[Page-level text extractions]

——

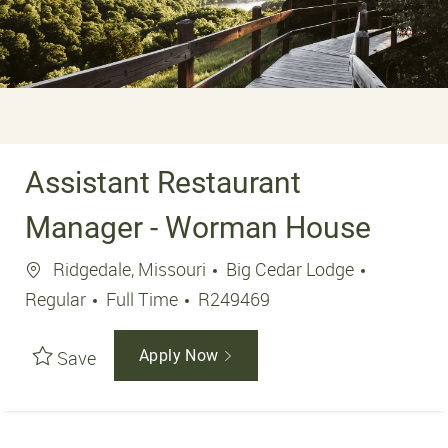
Assistant Restaurant
Manager - Worman House
Location
Ridgedale, Missouri
Big Cedar Lodge
Job Type
Job Id
Regular
Full Time
R249469
Save
Apply Now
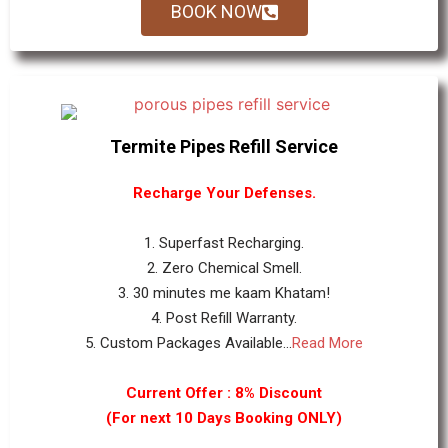
BOOK NOW
Termite Pipes Refill Service
Recharge Your Defenses.
1. Superfast Recharging.
2. Zero Chemical Smell.
3. 30 minutes me kaam Khatam!
4. Post Refill Warranty.
5. Custom Packages Available...
Read More
Current Offer : 8% Discount
(For next 10 Days Booking ONLY)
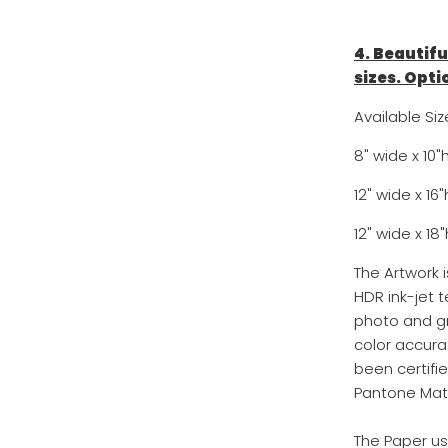
4. Beautifu
sizes. Opti
Available Siz
8" wide x 10"
12" wide x 16
12" wide x 18"
The Artwork 
HDR ink-jet t
photo and gr
color accurac
been certifi
Pantone Mat
The Paper us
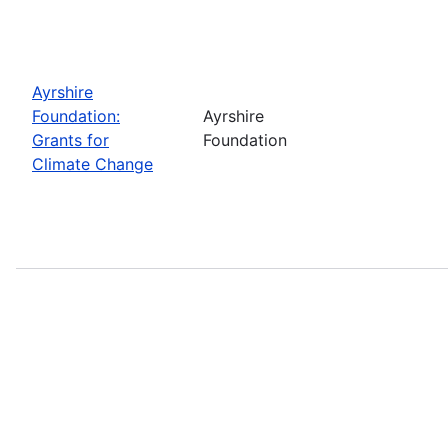
Ayrshire
Foundation:
Ayrshire
Grants for
Foundation
Climate Change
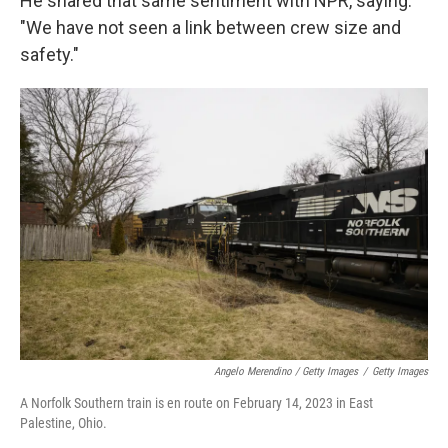
He shared that same sentiment with NPR, saying:
"We have not seen a link between crew size and
safety."
Angelo Merendino / Getty Images
/
Getty Images
A Norfolk Southern train is en route on February 14, 2023 in East
Palestine, Ohio.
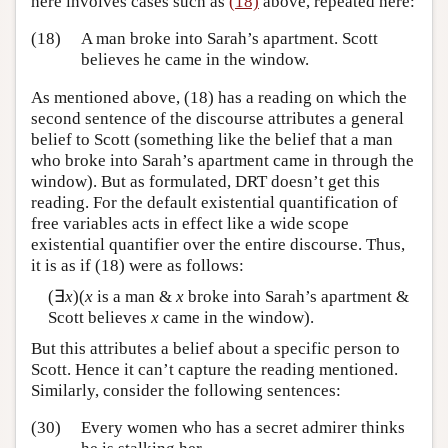
here involves cases such as
(18)
above, repeated here:
(18)
A man broke into Sarah’s apartment. Scott
believes he came in the window.
As mentioned above, (18) has a reading on which the
second sentence of the discourse attributes a general
belief to Scott (something like the belief that a man
who broke into Sarah’s apartment came in through the
window). But as formulated, DRT doesn’t get this
reading. For the default existential quantification of
free variables acts in effect like a wide scope
existential quantifier over the entire discourse. Thus,
it is as if (18) were as follows:
(∃
x
)(
x
is a man &
x
broke into Sarah’s apartment &
Scott believes
x
came in the window).
But this attributes a belief about a specific person to
Scott. Hence it can’t capture the reading mentioned.
Similarly, consider the following sentences:
(30)
Every women who has a secret admirer thinks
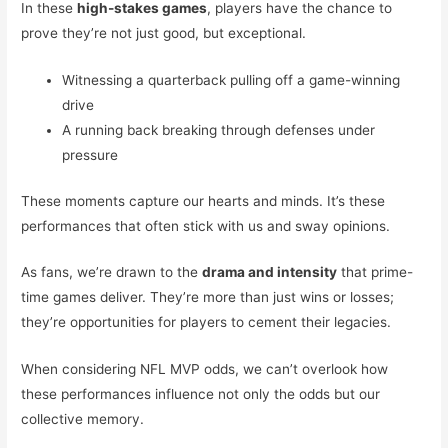
In these
high-stakes games
, players have the chance to
prove they’re not just good, but exceptional.
Witnessing a quarterback pulling off a game-winning
drive
A running back breaking through defenses under
pressure
These moments capture our hearts and minds. It’s these
performances that often stick with us and sway opinions.
As fans, we’re drawn to the
drama and intensity
that prime-
time games deliver. They’re more than just wins or losses;
they’re opportunities for players to cement their legacies.
When considering NFL MVP odds, we can’t overlook how
these performances influence not only the odds but our
collective memory.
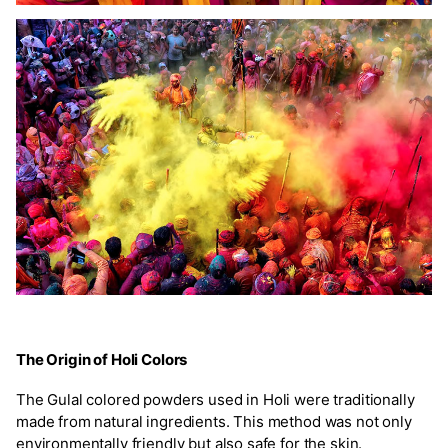
The Origin of Holi Colors
The Gulal colored powders used in Holi were traditionally
made from natural ingredients. This method was not only
environmentally friendly but also safe for the skin.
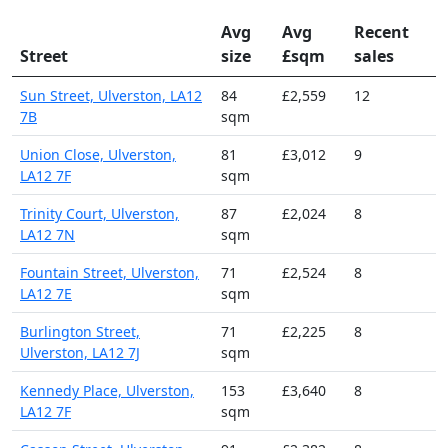
Avg
Avg
Recent
Street
size
£sqm
sales
Sun Street, Ulverston, LA12
84
£2,559
12
7B
sqm
Union Close, Ulverston,
81
£3,012
9
LA12 7F
sqm
Trinity Court, Ulverston,
87
£2,024
8
LA12 7N
sqm
Fountain Street, Ulverston,
71
£2,524
8
LA12 7E
sqm
Burlington Street,
71
£2,225
8
Ulverston, LA12 7J
sqm
Kennedy Place, Ulverston,
153
£3,640
8
LA12 7F
sqm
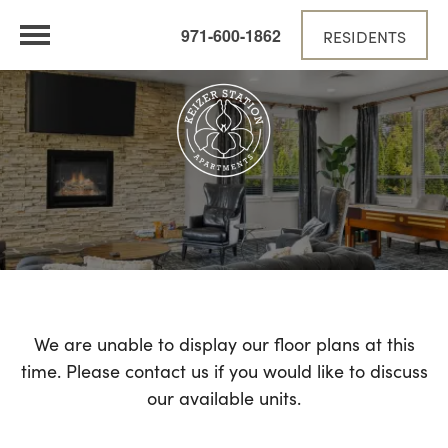
971-600-1862
RESIDENTS
We are unable to display our floor plans at this
time. Please contact us if you would like to discuss
our available units.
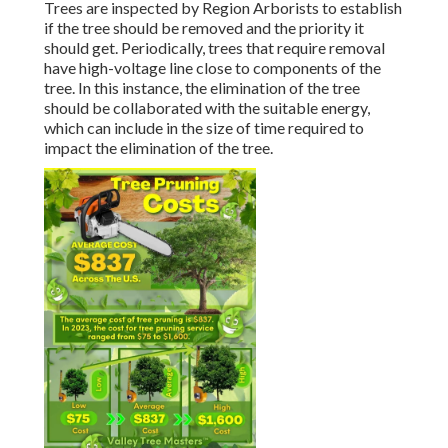
Trees are inspected by Region Arborists to establish
if the tree should be removed and the priority it
should get. Periodically, trees that require removal
have high-voltage line close to components of the
tree. In this instance, the elimination of the tree
should be collaborated with the suitable energy,
which can include in the size of time required to
impact the elimination of the tree.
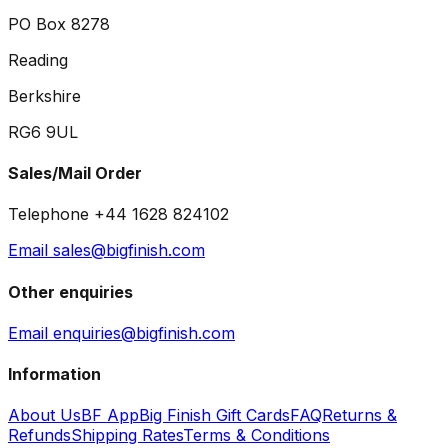
PO Box 8278
Reading
Berkshire
RG6 9UL
Sales/Mail Order
Telephone +44 1628 824102
Email sales@bigfinish.com
Other enquiries
Email enquiries@bigfinish.com
Information
About Us
BF App
Big Finish Gift Cards
FAQ
Returns &
Refunds
Shipping Rates
Terms & Conditions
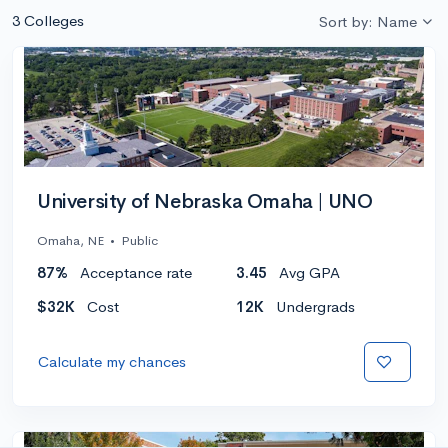
3 Colleges
Sort by: Name
University of Nebraska Omaha | UNO
Omaha, NE
•
Public
87%
Acceptance rate
3.45
Avg GPA
$32K
Cost
12K
Undergrads
Calculate my chances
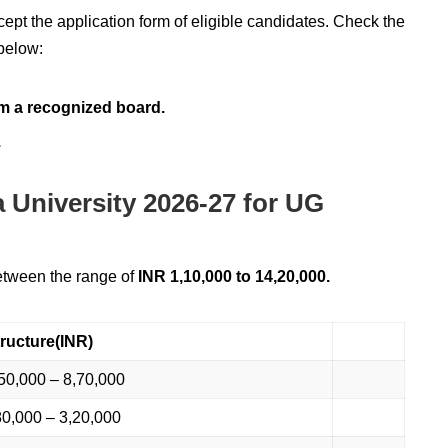
cept the application form of eligible candidates. Check the
 below:
m a recognized board.
.
a University 2026-27 for UG
between the range of
INR 1,10,000 to 14,20,000.
ructure(INR)
50,000 – 8,70,000
0,000 – 3,20,000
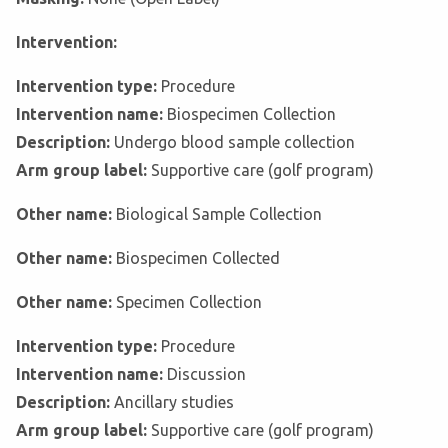
Intervention:
Intervention type:
Procedure
Intervention name:
Biospecimen Collection
Description:
Undergo blood sample collection
Arm group label:
Supportive care (golf program)
Other name:
Biological Sample Collection
Other name:
Biospecimen Collected
Other name:
Specimen Collection
Intervention type:
Procedure
Intervention name:
Discussion
Description:
Ancillary studies
Arm group label:
Supportive care (golf program)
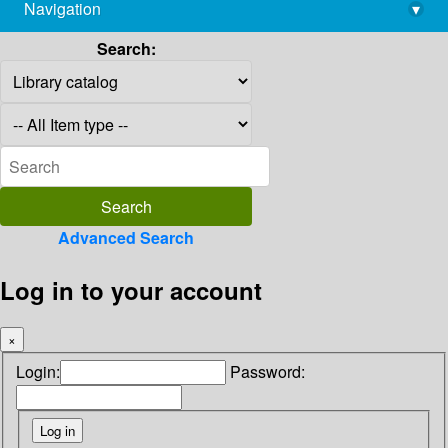
Navigation
▾
library@imsc.res.in
Search:
Advanced Search
Log in to your account
×
Login:
Password:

——

| TASK TO COMPLETE |
A single figure is required: the number of lines above in which the string "Holi" appears.

| YOUR SOLUTION |
2